*Aufgabenstellung*. Ändern Sie im Text zum Veloweggesetz „Velowegnetz“ zu „Radwegnetz“, und geben Sie den Abschnitt zwischen „Veloweggesetz: Herausforderungen und“ und „der Ostschweizer Fachhochschule.“, beide eingeschlossen, mit dieser Änderung wieder.

Veloweggesetz: Herausforderungen und Lösungen
Ab 2043 soll die Schweiz über ein sicheres, durchgehendes Velowegnetz verfügen. Der Weg dorthin birgt einige Herausforderungen. Welche das sind und was für Lösungen funktionieren können, weiss Carsten Hagedorn, Verkehrsplaner und unter anderem Kursleiter des CAS Fuss- und Veloverkehr an der Ostschweizer Fachhochschule.
Quelle: Claudio Schwarz, Unsplash
Das Velowegnetz ist aktuell noch eine Baustelle. Ab 2043 soll es stehen - der Weg dorthin ist anspruchsvoll.
Vor rund sechs Jahren sagte das Stimmvolk mit einem Mehr von über 73 Prozent Ja zum „Bundesbeschluss über die Velowege sowie die Fuss- und Verkehrswege“. Seit 2023 ist das Veloweggesetz nun in Kraft: Es verpflichtet Kantone und Gemeinden dazu, ein zusammenhängendes, sicheres Velowegnetz zu schaffen. Zunächst soll es innerhalb von fünf Jahren geplant und in einem zweiten Schritt bis 2042 realisiert werden. - Trotz der deutlichen Zustimmung zum Veloweggesetz, polarisieren neue Fahrradrouten vielerorts. Und dies wiederum sorgt für Herausforderungen bei der Planung und Realisierung.

[Einträge im Datensatz]
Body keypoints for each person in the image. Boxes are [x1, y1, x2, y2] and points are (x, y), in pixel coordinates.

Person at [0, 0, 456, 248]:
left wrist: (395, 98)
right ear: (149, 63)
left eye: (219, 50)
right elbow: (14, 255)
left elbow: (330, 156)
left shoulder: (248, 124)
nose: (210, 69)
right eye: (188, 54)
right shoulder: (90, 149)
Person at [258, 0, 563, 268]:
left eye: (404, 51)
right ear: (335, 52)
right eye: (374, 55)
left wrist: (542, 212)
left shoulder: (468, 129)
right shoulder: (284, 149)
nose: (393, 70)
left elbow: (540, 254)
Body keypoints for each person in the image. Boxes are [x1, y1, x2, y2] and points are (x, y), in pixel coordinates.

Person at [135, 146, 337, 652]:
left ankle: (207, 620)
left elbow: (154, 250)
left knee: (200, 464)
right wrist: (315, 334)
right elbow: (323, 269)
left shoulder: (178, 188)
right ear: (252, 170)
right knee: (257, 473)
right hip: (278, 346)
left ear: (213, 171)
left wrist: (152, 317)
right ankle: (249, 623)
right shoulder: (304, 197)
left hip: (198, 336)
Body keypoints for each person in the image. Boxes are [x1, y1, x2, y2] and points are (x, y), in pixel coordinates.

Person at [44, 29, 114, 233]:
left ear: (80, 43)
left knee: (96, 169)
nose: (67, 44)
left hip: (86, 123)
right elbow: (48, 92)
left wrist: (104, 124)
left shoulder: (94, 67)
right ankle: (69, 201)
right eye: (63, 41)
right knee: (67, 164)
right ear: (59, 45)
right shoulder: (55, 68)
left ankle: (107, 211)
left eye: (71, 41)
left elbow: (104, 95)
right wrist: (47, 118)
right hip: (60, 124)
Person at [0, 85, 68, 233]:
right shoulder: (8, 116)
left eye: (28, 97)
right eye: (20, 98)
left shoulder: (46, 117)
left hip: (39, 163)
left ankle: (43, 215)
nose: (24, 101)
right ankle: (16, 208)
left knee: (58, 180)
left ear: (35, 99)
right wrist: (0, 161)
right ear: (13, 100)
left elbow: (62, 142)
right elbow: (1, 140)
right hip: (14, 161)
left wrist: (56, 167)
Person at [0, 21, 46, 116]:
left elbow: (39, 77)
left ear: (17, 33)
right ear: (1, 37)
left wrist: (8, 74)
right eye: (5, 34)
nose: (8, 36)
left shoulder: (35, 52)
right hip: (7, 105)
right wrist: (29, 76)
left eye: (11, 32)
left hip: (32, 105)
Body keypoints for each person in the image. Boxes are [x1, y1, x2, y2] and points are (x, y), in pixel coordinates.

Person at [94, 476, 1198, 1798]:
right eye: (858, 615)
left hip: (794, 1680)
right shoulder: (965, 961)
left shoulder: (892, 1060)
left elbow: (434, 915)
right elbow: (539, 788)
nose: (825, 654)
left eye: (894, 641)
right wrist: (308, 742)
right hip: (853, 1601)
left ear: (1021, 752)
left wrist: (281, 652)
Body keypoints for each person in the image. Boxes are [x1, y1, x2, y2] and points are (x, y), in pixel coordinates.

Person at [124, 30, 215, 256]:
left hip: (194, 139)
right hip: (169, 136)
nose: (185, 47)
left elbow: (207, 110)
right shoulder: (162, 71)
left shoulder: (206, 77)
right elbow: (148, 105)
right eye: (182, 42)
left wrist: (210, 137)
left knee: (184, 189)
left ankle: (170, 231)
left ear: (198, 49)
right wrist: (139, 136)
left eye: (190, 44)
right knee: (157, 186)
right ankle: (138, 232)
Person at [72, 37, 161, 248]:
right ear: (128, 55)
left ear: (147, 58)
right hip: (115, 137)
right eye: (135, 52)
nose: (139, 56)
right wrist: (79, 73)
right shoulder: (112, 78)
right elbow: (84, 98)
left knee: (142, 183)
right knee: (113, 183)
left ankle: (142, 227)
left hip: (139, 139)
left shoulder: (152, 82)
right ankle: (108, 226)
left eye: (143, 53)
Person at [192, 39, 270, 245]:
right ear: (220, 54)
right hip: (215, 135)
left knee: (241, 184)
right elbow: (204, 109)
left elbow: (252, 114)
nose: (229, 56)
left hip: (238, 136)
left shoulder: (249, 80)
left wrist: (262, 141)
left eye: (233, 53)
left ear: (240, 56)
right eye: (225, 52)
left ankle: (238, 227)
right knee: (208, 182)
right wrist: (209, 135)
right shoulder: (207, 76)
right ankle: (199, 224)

*Antwortfeld*.
Veloweggesetz: Herausforderungen und Lösungen
Ab 2043 soll die Schweiz über ein sicheres, durchgehendes Radwegnetz verfügen. Der Weg dorthin birgt einige Herausforderungen. Welche das sind und was für Lösungen funktionieren können, weiss Carsten Hagedorn, Verkehrsplaner und unter anderem Kursleiter des CAS Fuss- und Veloverkehr an der Ostschweizer Fachhochschule.